• Exercise goal:
Convert the text of all the records below into a single JSON list of strings with one string per line and no blank lines. Leave the pictures out of the answer.

• Extracted information:
Start of Block
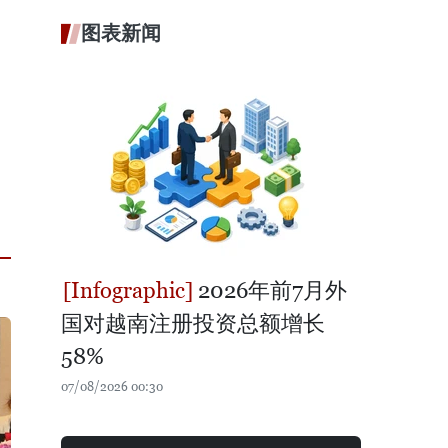
图表新闻
2026年前7月外
国对越南注册投资总额增长
58%
07/08/2026 00:30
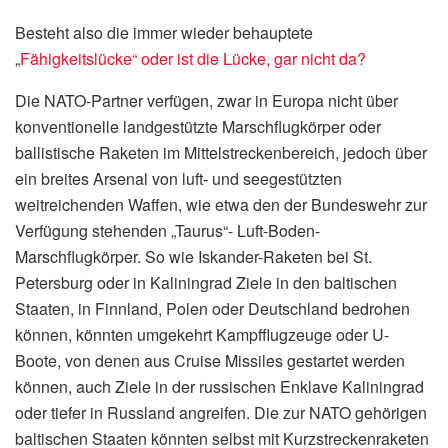
Besteht also die immer wieder behauptete
„
Fähigkeitslücke“ oder ist die Lücke, gar nicht da?
Die NATO-Partner verfügen, zwar in Europa nicht über
konventionelle landgestützte Marschflugkörper oder
ballistische Raketen im Mittelstreckenbereich, jedoch über
ein breites Arsenal von luft- und seegestützten
weitreichenden Waffen, wie etwa den der Bundeswehr zur
Verfügung stehenden „Taurus“- Luft-Boden-
Marschflugkörper. So wie Iskander-Raketen bei St.
Petersburg oder in Kaliningrad Ziele in den baltischen
Staaten, in Finnland, Polen oder Deutschland bedrohen
können, könnten umgekehrt Kampfflugzeuge oder U-
Boote, von denen aus Cruise Missiles gestartet werden
können, auch Ziele in der russischen Enklave Kaliningrad
oder tiefer in Russland angreifen. Die zur NATO gehörigen
baltischen Staaten könnten selbst mit Kurzstreckenraketen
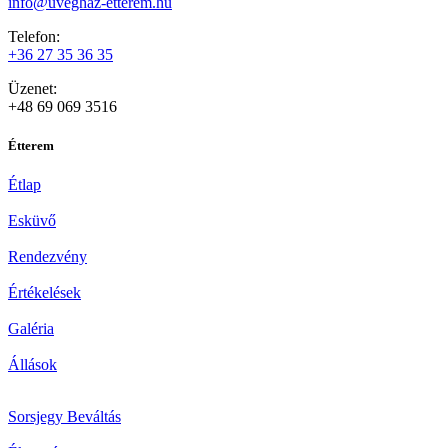
info@uveghaz-etterem.hu
Telefon:
+36 27 35 36 35
Üzenet:
+48 69 069 3516
Étterem
Étlap
Esküvő
Rendezvény
Értékelések
Galéria
Állások
Sorsjegy Beváltás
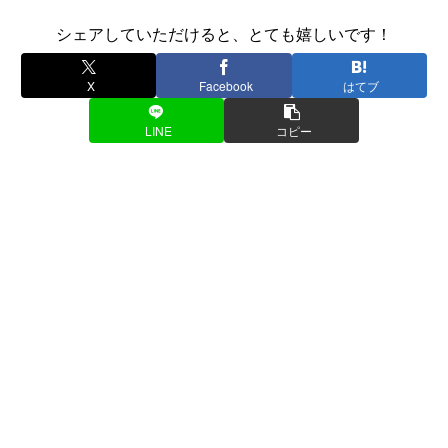
シェアしていただけると、とても嬉しいです！
X
Facebook
はてブ
LINE
コピー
End of Block
• Response to the exercise:
[
  "图表新闻",
  "2026年前7月外",
  "国对越南注册投资总额增长",
  "58%",
  "07/08/2026 00:30",
  "Besteht also die immer wieder behauptete",
  "„",
  "Fähigkeitslücke“ oder ist die Lücke, gar nicht da?",
  "Die NATO-Partner verfügen, zwar in Europa nicht über",
  "konventionelle landgestützte Marschflugkörper oder",
  "ballistische Raketen im Mittelstreckenbereich, jedoch über",
  "ein breites Arsenal von luft- und seegestützten",
  "weitreichenden Waffen, wie etwa den der Bundeswehr zur",
  "Verfügung stehenden „Taurus“- Luft-Boden-",
  "Marschflugkörper. So wie Iskander-Raketen bei St.",
  "Petersburg oder in Kaliningrad Ziele in den baltischen",
  "Staaten, in Finnland, Polen oder Deutschland bedrohen",
  "können, könnten umgekehrt Kampfflugzeuge oder U-",
  "Boote, von denen aus Cruise Missiles gestartet werden",
  "können, auch Ziele in der russischen Enklave Kaliningrad",
  "oder tiefer in Russland angreifen. Die zur NATO gehörigen",
  "baltischen Staaten könnten selbst mit Kurzstreckenraketen",
  "info@uveghaz-etterem.hu",
  "Telefon:",
  "+36 27 35 36 35",
  "Üzenet:",
  "+48 69 069 3516",
  "Étterem",
  "Étlap",
  "Esküvő",
  "Rendezvény",
  "Értékelések",
  "Galéria",
  "Állások",
  "Sorsjegy Beváltás",
  "シェアしていただけると、とても嬉しいです！",
  "X",
  "Facebook",
  "はてブ",
  "LINE",
  "コピー"
]